◆ Quoted passage
Associations between dysbiosis gut microbiota and changes of neurotransmitters and short-chain fatty acids in valproic acid model rats

Abstract

Introduction: The microbiota-gut-brain axis plays an important role in the pathophysiology of autism spectrum disorder, but its specific mechanisms remain unclear. This study aimed to explore the associations of changes in neurotransmitters and short-chain fatty acids with alterations in gut microbiota in valproic acid model rats. Methods: The autism model rats were established by prenatal exposure to valproic acid (VPA). The Morris water maze test, open field test, and three-chamber test were conducted to assess the behaviors of rats. 16S rRNA gene sequences extracted from fecal samples were used to assess the gut microbial composition. Gas and liquid chromatography-mass spectroscopy was used to identify short-chain fatty acids in fecal samples and neurotransmitters in the prefrontal cortex (PFC). Results: The results showed that 28 bacterial taxa between valproic acid model rats and control rats were identified, and the most differential bacterial taxa in valproic acid model rats and control rats belonged to metagenomic species and Lactobacillus intestinalis. Acetic acid, butyric acid, valeric acid, isobutyric acid, and isovaleric acid were significantly decreased in the valproic acid model rats compared to those in control rats. Five neurotransmitters (threonine, kynurenine, tryptophan, 5-hydroxyindoleacetic acid, denoted as 5-HIAA, and betaine aldehyde chloride, denoted as BAC) were significantly decreased, whereas betaine was increased in the prefrontal cortex of valproic acid model rats compared to control rats. A variety of neurotransmitters (≥4) were correlated with Pseudomonas, Collisella, and Streptococcus at the genus level, and they were also related to the decrease of short-chain fatty acids. Discussion: According to this study, we can preliminarily infer that gut microbiota or their metabolic productions (such as SCFAs) may influence central neurotransmitter metabolism through related pathways of the gut-brain axis. These results provide microbial and short-chain fatty acid (SCFA) frameworks for understanding the role of the microbiota-gut-brain axis in autism spectrum disorder and shed new light on autism spectrum disorder treatment.

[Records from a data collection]

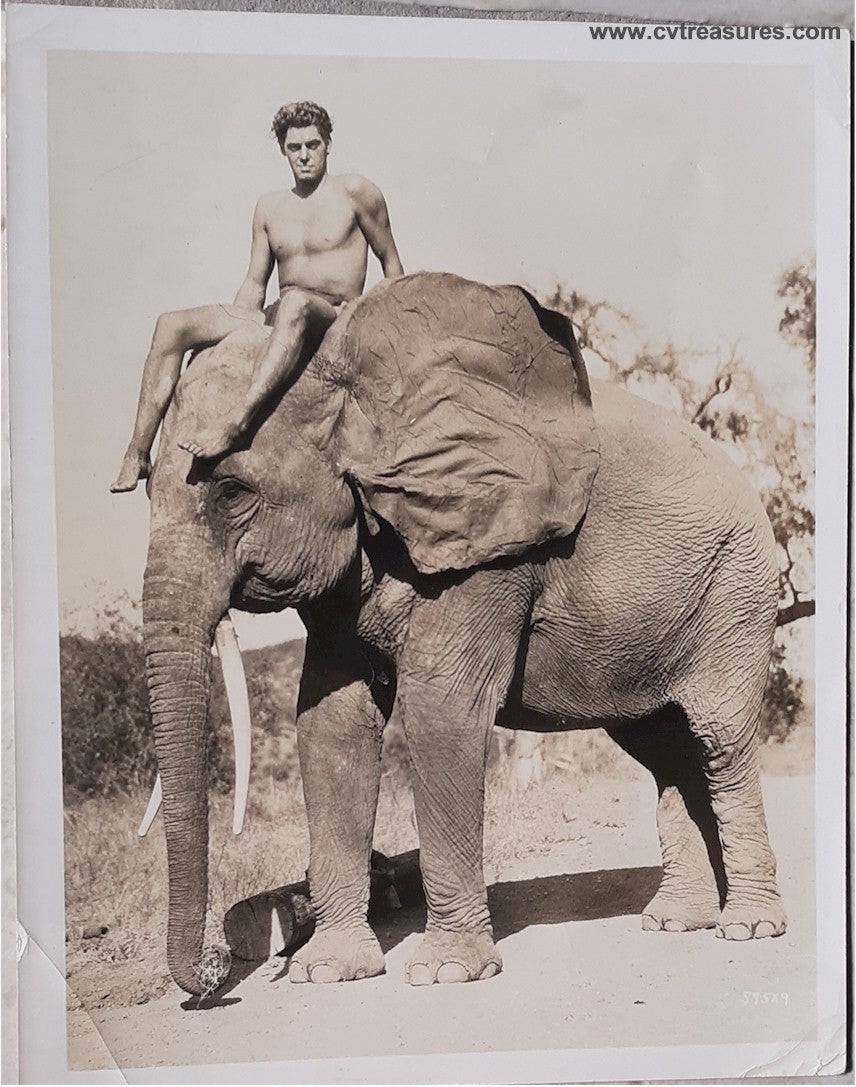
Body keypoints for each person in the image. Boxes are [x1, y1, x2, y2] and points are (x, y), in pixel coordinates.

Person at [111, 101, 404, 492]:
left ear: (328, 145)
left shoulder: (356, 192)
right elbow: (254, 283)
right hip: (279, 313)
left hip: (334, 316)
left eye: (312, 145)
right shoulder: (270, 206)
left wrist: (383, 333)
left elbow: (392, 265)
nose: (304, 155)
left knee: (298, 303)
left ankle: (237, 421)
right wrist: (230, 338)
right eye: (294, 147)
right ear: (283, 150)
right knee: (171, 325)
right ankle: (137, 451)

---

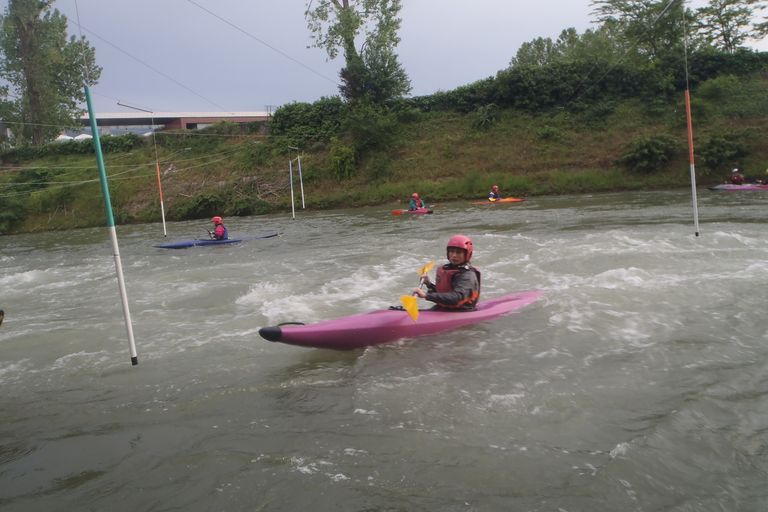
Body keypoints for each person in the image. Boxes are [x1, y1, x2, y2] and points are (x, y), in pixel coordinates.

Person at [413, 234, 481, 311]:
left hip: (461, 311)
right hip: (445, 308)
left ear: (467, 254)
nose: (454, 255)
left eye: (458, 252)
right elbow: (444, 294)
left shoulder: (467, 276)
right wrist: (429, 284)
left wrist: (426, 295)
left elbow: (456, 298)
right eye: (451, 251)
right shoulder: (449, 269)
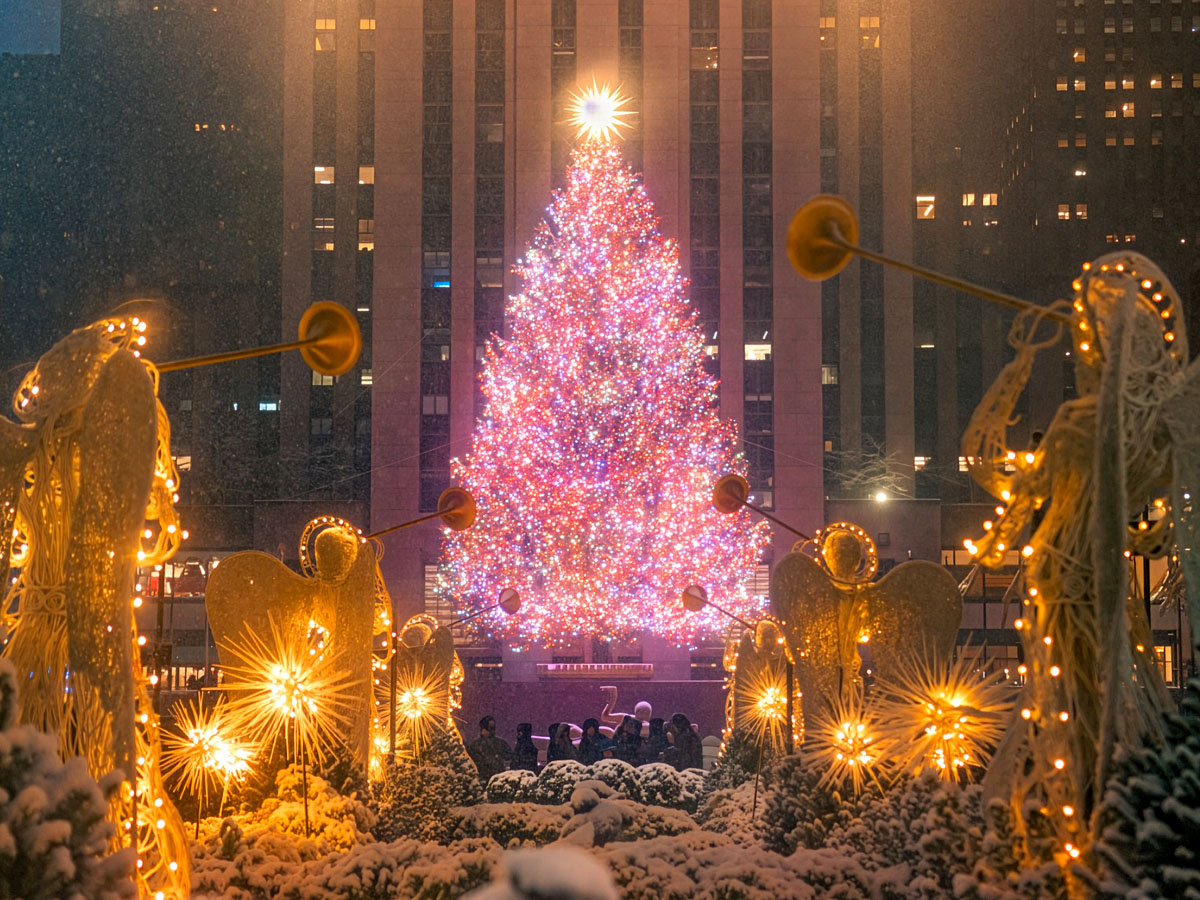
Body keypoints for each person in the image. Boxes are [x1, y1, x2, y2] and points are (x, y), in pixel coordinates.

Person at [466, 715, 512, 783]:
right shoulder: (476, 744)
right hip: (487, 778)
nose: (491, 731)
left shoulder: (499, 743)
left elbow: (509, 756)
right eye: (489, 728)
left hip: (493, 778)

◆ Task list
• A. Using the abstract on valproic acid model rats, state whether each statement agrees with it, answering yes or no and quoting the words that decide it: (i) Acetic acid was lower in the valproic acid model rats than in control rats. (ii) Betaine was decreased in the prefrontal cortex of the valproic acid model rats. (iii) Neurotransmitters were measured in fecal samples.
• B. Continue the abstract on valproic acid model rats from the point after its last sentence.

◆ Results in order
• A.
(i) Yes: "Acetic acid, butyric acid, valeric acid, isobutyric acid, and isovaleric acid were significantly decreased in the valproic acid model rats compared to those in control rats."
(ii) No: "whereas betaine was increased in the prefrontal cortex of valproic acid model rats compared to control rats."
(iii) No: "neurotransmitters in the prefrontal cortex (PFC)."

• B.
Keywords: autism spectrum disorder; microbiota; neurotransmitter; short-chain fatty acids; valproic acid.

FIGURE 1

Alpha diversity of the VPA and CON group rats. (A) Observed_OTUs; (B) Shannon index; (C) Simpson index. n = 16/16, t-test.

FIGURE 2

Significant alteration in gut microbiota in VPA model rats compared to control rats. (A) PCoA showed a difference in gut microbiota composition between the ASD and CON groups; (B) six differential bacterial taxa at the phyla level; (C) total of 18 differential bacterial taxa at the family level; (D) total of 30 differential bacterial taxa at the genus level; (E) cladogram and LDA score of LEfSe analysis; (F) relative abundance diagram. n = 16/16.

FIGURE 3

Differential SCFAs in VPA model rats. (A) Acetic acid; (B) propionic acid; (C) butyric acid; (D) valeric acid; (E) isobutyric acid; (F) isovaleric acid. n = 16/16.

FIGURE 4

Differential neurotransmitters in the prefrontal cortex in VPA model rats. (A). Betaine; (B) threonine; (C) kynurenine; (D) tryptophan; (E) 5-hydroxyindoleacetic acid; (F) betaine aldehyde chloride. n = 5/5.

FIGURE 5

Relationship heatmap of differential SCFAs and differential neurotransmitters in the PFC. (A) Relationship of SCFAs and transmitters. (B). Relationship of bacterial taxa and transmitters. (C). Network of bacterial taxa in the genus level and SCFAs and transmitters. Figures show the correlation value |R| ≥ 0.7 and p < 0.05. *p < 0.05, **p < 0.01, and ***p < 0.001. The red line was positively correlated, and the blue line was negatively correlated. n = 5/5.